My experience as a café commuter was pretty much nil until Gregg asked me to help him with the Coffee Shop Office project. I was intrigued with the idea though and I knew that the coffeehouses of 18th century London were often used by their patrons for conducting their own business. Lloyd’s of London, the international marine insurance company, began during this time in Edward Lloyd’s coffeehouse in London’s dockyards. The idea of investigating the current remote working trend sounded very interesting and great fun so I was excited to join Gregg in this venture.
Most of my work history consists of administrative jobs that required me to be in the office supporting the work of others so I’ve had little opportunity to sample the café commuter life. When I was a student, I was generally too financially embarrassed to splash out on several coffees a week and I didn’t want to sit in a café nursing one small coffee for several hours at a time. The café owner needs to make a living too.
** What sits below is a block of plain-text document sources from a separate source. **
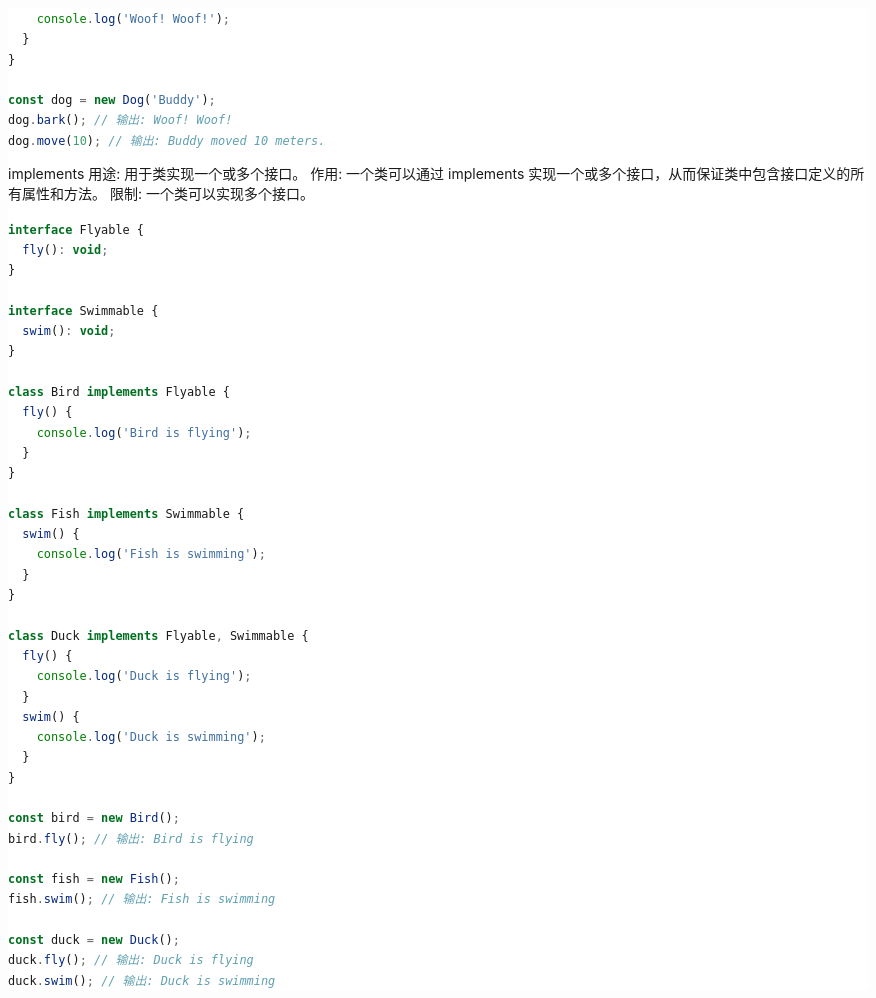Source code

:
 ```javascript
    console.log('Woof! Woof!');
  }
}

const dog = new Dog('Buddy');
dog.bark(); // 输出: Woof! Woof!
dog.move(10); // 输出: Buddy moved 10 meters.
```


implements
用途: 用于类实现一个或多个接口。
作用: 一个类可以通过 implements 实现一个或多个接口，从而保证类中包含接口定义的所有属性和方法。
限制: 一个类可以实现多个接口。
```javascript
interface Flyable {
  fly(): void;
}

interface Swimmable {
  swim(): void;
}

class Bird implements Flyable {
  fly() {
    console.log('Bird is flying');
  }
}

class Fish implements Swimmable {
  swim() {
    console.log('Fish is swimming');
  }
}

class Duck implements Flyable, Swimmable {
  fly() {
    console.log('Duck is flying');
  }
  swim() {
    console.log('Duck is swimming');
  }
}

const bird = new Bird();
bird.fly(); // 输出: Bird is flying

const fish = new Fish();
fish.swim(); // 输出: Fish is swimming

const duck = new Duck();
duck.fly(); // 输出: Duck is flying
duck.swim(); // 输出: Duck is swimming
```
Since 2007, however, I’ve taken the plunge into the entrepreneurial world. Scriptorium Ink is my little concern and I do writing, editing and research. I’ve met with a few prospective clients at the coffee shop because I don’t have a ‘proper’ office and my home office is, well, in my home. Until I bought a laptop, I was chained, or rather cabled, to my home office. With the laptop came the freedom to work from virtually wherever I chose.
Gregg and I conduct most of our project meetings at the Esquires coffee shop. The barista/owner knows us very well by now as do most of Gregg’s coffee shop office colleagues. They are very kind and often inquire about the progress of the project.
One of the hazards of being with this project is the urge to eavesdrop on conversations in coffee shops. I’m so curious to know what other cafe commuters are doing around me that my ears are continually flapping. I’ve heard an accountant advising a client, someone being instructed in Hebrew, a wardrobe consultant conducting a first interview with her client, and a photographer discussing some creative ideas with his assistant just to name a few.
Gregg and I are proud to be part of this diverse and wide-spread community. We are also pleased to network with other café commuters to exchange stories as well as share information to make remote working easier and viable for more and more people.
Thank you, Marieke, for this opportunity to share our café commuting stories.